Count how many lines in the entries below hold the string "equação", and respond with that number only.

RAW DATA Start Marker

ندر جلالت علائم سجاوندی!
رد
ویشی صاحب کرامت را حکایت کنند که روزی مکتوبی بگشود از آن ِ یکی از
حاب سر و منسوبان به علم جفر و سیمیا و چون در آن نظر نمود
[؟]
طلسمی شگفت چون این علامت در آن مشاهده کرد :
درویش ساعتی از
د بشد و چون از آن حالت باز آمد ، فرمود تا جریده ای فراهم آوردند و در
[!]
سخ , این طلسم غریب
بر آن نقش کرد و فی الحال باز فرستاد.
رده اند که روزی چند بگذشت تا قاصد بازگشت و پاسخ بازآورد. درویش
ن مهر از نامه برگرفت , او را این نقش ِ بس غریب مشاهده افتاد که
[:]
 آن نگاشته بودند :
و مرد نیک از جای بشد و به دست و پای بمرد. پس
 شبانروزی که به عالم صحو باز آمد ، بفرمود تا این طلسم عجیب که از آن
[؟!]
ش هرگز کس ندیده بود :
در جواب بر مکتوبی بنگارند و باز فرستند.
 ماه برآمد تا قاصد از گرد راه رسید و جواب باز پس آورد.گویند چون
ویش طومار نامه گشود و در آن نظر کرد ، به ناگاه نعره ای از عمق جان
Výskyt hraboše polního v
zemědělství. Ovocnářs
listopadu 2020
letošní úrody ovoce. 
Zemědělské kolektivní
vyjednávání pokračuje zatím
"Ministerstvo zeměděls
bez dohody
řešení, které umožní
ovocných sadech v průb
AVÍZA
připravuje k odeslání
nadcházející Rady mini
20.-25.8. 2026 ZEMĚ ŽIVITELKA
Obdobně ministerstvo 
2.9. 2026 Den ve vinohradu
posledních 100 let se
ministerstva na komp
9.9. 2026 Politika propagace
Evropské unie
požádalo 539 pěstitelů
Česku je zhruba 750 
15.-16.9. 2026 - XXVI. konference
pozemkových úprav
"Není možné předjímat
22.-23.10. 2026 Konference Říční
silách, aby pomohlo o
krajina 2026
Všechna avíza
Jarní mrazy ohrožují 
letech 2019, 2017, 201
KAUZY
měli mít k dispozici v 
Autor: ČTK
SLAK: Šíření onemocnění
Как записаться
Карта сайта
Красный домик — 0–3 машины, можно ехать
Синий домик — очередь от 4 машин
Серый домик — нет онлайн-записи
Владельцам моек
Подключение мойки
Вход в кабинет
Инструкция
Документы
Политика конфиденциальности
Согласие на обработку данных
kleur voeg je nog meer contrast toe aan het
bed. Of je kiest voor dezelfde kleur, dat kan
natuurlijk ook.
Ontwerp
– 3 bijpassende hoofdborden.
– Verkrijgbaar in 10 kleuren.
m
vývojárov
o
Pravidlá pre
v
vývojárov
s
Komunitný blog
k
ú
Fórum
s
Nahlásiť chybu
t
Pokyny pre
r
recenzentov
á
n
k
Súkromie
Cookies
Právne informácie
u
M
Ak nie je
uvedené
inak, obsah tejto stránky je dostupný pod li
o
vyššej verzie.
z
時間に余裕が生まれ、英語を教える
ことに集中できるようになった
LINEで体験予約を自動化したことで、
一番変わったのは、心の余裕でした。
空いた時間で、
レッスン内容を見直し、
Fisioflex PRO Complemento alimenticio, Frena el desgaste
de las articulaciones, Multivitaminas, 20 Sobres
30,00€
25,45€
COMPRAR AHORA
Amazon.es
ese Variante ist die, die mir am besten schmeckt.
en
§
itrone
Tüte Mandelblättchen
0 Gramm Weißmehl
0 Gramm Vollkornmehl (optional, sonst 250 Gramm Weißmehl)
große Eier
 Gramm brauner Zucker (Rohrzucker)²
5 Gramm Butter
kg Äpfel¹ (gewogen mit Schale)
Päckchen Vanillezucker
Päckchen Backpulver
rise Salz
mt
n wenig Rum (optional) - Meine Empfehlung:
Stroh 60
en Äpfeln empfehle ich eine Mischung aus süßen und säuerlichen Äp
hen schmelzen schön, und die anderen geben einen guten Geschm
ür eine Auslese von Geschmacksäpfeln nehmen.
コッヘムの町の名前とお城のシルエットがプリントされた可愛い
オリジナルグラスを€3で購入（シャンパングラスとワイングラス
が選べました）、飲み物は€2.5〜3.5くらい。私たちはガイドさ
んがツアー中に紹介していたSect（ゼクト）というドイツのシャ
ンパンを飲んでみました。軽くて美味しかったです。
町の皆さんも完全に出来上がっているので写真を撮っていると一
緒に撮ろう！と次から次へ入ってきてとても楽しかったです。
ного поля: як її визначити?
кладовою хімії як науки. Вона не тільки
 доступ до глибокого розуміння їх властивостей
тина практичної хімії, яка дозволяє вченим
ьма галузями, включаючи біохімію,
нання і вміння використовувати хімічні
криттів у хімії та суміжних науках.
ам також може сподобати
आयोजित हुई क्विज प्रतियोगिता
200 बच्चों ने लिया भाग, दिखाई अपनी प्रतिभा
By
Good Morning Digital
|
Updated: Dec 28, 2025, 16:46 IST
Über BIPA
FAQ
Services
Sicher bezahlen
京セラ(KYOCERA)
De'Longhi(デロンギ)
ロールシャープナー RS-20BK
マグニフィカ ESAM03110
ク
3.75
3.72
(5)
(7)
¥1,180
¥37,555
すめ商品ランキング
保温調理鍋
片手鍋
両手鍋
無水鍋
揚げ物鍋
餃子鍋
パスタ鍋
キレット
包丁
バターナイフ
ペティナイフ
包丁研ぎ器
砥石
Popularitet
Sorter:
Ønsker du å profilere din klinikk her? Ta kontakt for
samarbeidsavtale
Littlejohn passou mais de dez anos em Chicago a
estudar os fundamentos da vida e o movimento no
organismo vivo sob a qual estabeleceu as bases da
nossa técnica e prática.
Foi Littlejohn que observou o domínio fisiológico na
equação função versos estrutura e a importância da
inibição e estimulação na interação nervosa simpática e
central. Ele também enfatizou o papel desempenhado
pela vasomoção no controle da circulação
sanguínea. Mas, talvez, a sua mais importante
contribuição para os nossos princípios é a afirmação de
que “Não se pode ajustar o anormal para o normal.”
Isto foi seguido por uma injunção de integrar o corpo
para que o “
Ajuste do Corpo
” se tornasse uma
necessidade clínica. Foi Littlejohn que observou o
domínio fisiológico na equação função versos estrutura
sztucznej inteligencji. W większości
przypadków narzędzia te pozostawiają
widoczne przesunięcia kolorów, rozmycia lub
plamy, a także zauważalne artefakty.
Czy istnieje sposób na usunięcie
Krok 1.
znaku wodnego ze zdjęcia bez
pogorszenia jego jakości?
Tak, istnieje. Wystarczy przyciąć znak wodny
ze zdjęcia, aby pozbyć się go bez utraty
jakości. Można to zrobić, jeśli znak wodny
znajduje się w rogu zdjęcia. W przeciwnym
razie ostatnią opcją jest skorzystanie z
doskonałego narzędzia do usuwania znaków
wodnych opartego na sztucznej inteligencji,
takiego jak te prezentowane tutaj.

RAW DATA End Marker

_EXERCISE ANSWER_
2